● **REQUIREMENT**: According to the excerpt on the New England housing slump, by what percentage did New England home prices rise from 1995 to 2004?

● **SELECTED EXCERPT**:

^^^^^^^^^^^^^^^^

In some parts of the U.S., a large percentage of potential first-time buyers are walking away from contracts when homes don’t sell, leaving builders with a spate of half-finished homes.
The volatile market is requiring a delicate balance. Builders want to be ready if demand picks up in early spring but don’t want to have too much money tied up in speculative building.
The renewed focus on affordable housing seems to be helping modular home builders, who cater largely to first-time home buyers and empty nesters.
Homeowners across New England seemed to have it all in the first half of this decade: rapid jumps in price made homes stellar investments, and if they decided to sell, buyers eagerly paid top dollar.
But 2006 is shaping up to be the year the region turned into a buyer’s market, with a housing slump hitting New England harder than most of the rest of the country, and predicted to stay that way through decade’s end.
The downturn cuts across the housing spectrum, from Maine to Connecticut. Economists predict New England’s historically volatile market will recover more slowly than the nation’s even if home mortgage costs remain low.
The downturn has sellers going to unusual lengths to unload properties.
The Boston Globe reports that in suburban Somerville, just outside of Boston, an area condo developer trying to sell the last of 18 units slashed prices — to $599,000, nearly 17 percent below what a comparable unit sold for three years in the same project.
“In any other market, this would be gone,” said real estate agent John Schwagerl, who has two potential buyers holding off on placing offers until they can unload their current homes. “The phones are ringing less. But when they do ring, there’s more work involved with it.”
In downtown Boston, the developer of a 14-story condo project held a real estate auction — a sales tool rarely used since the housing downturn of the early 1990s.
Bidders at the Folio Boston project’s October auction snapped up 31 luxury units in less than two hours at an average price of $778,000 — about 20 percent below the average asking price before the auction. The head of the firm that ran the event expects the market slump will lead to more such sales in Boston and elsewhere.
New England saw home prices rise by 73 percent from 1995-2004 compared with 44 percent growth nationwide. Gains in some areas were sharper, with prices nearly doubling in Boston.
Now New England is seeing a return to what it experienced at the end of the last century: prices growing faster than the nation’s through most of the ’80s, only to take a dive when boom turned bust in the 1990s. The region is prone to bigger swings than areas such as the Midwest, making both the ups and downs of real estate far more pronounced.
“The downturn here is more severe because the upside was so big,” said Karl Case, an economics professor at Wellesley College.
New England and the Northeast in general are more prone to wide housing market swings because development is more dense, with less available land to build. There are more restrictions on development, so it takes longer for developers in built-up areas to put up new houses.

^^^^^^^^^^^^^^^^

● **DATA SECTION**:
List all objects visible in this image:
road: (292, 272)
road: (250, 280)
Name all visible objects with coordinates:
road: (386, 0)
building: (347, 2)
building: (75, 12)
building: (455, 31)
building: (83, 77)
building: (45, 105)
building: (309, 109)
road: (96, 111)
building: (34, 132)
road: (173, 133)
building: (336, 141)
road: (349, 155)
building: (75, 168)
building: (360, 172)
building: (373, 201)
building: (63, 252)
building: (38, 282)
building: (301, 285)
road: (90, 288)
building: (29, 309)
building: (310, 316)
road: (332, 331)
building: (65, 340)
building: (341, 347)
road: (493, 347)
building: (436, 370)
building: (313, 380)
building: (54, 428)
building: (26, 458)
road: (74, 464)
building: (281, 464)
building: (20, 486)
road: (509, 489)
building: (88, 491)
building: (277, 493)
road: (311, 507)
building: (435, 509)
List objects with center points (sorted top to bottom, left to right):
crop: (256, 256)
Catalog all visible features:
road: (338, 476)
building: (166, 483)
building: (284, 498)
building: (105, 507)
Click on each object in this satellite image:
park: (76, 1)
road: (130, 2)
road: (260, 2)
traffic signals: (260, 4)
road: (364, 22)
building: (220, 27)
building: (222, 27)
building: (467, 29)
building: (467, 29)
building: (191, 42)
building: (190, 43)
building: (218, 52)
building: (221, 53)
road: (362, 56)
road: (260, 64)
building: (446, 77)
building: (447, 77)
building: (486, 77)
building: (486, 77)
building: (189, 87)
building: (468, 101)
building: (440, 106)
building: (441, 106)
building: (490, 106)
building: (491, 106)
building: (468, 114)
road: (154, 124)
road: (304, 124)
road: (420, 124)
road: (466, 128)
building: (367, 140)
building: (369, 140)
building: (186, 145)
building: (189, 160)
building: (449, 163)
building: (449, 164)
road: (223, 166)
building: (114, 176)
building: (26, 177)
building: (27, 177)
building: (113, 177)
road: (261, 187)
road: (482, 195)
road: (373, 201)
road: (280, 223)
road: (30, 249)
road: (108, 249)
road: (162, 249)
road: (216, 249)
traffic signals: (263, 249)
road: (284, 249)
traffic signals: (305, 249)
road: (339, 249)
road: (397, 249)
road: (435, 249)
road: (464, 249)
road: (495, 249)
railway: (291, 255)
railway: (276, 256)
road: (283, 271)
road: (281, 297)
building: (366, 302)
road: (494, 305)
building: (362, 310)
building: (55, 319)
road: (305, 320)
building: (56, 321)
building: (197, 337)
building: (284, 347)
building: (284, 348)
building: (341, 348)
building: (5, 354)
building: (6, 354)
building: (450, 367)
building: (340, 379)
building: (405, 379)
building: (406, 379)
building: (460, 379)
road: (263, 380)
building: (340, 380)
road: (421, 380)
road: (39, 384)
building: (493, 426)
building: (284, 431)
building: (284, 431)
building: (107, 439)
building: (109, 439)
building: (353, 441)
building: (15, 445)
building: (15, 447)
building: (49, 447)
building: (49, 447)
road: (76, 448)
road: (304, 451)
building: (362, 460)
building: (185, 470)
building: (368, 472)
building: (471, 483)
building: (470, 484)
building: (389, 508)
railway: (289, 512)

^^^^^^^^^^^^^^^^

● **RESPONSE FOR THIS EXERCISE**: 73 percent